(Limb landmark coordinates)
=-=-=-=-=
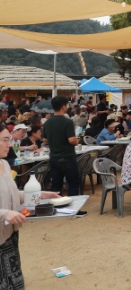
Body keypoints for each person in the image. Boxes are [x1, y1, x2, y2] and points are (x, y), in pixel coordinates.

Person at [0, 123, 60, 288]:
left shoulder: (5, 164)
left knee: (14, 280)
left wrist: (38, 194)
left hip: (9, 233)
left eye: (9, 140)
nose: (9, 145)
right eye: (4, 140)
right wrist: (4, 213)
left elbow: (11, 194)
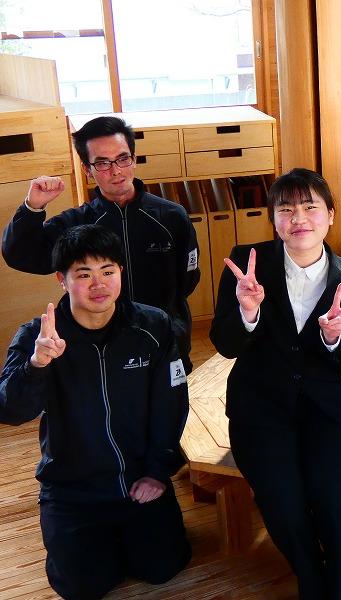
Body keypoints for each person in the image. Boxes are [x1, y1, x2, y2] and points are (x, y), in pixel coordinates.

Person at [0, 224, 191, 600]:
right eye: (84, 274)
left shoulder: (152, 325)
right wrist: (38, 364)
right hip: (72, 490)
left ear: (121, 271)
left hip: (139, 480)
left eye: (108, 271)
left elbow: (171, 403)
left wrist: (157, 471)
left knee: (163, 567)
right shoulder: (38, 336)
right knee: (81, 587)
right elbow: (9, 409)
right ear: (62, 279)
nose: (99, 284)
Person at [209, 168, 341, 600]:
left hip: (332, 408)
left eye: (310, 207)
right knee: (280, 497)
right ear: (274, 219)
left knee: (332, 494)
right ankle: (309, 576)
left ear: (330, 215)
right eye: (286, 209)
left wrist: (332, 338)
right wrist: (247, 312)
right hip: (261, 408)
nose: (298, 218)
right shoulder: (247, 265)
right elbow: (225, 344)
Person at [2, 116, 200, 371]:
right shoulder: (76, 223)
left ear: (133, 159)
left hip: (165, 341)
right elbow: (20, 255)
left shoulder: (172, 216)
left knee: (171, 397)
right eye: (102, 163)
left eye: (122, 158)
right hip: (101, 352)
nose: (116, 171)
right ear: (88, 169)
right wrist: (33, 207)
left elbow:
=-=-=-=-=
Considering only the data above, return the lines in which "knee" occurs.

left knee: (14, 280)
left knee: (163, 567)
right knee: (81, 587)
right knee: (280, 497)
left knee: (332, 494)
left knee: (171, 397)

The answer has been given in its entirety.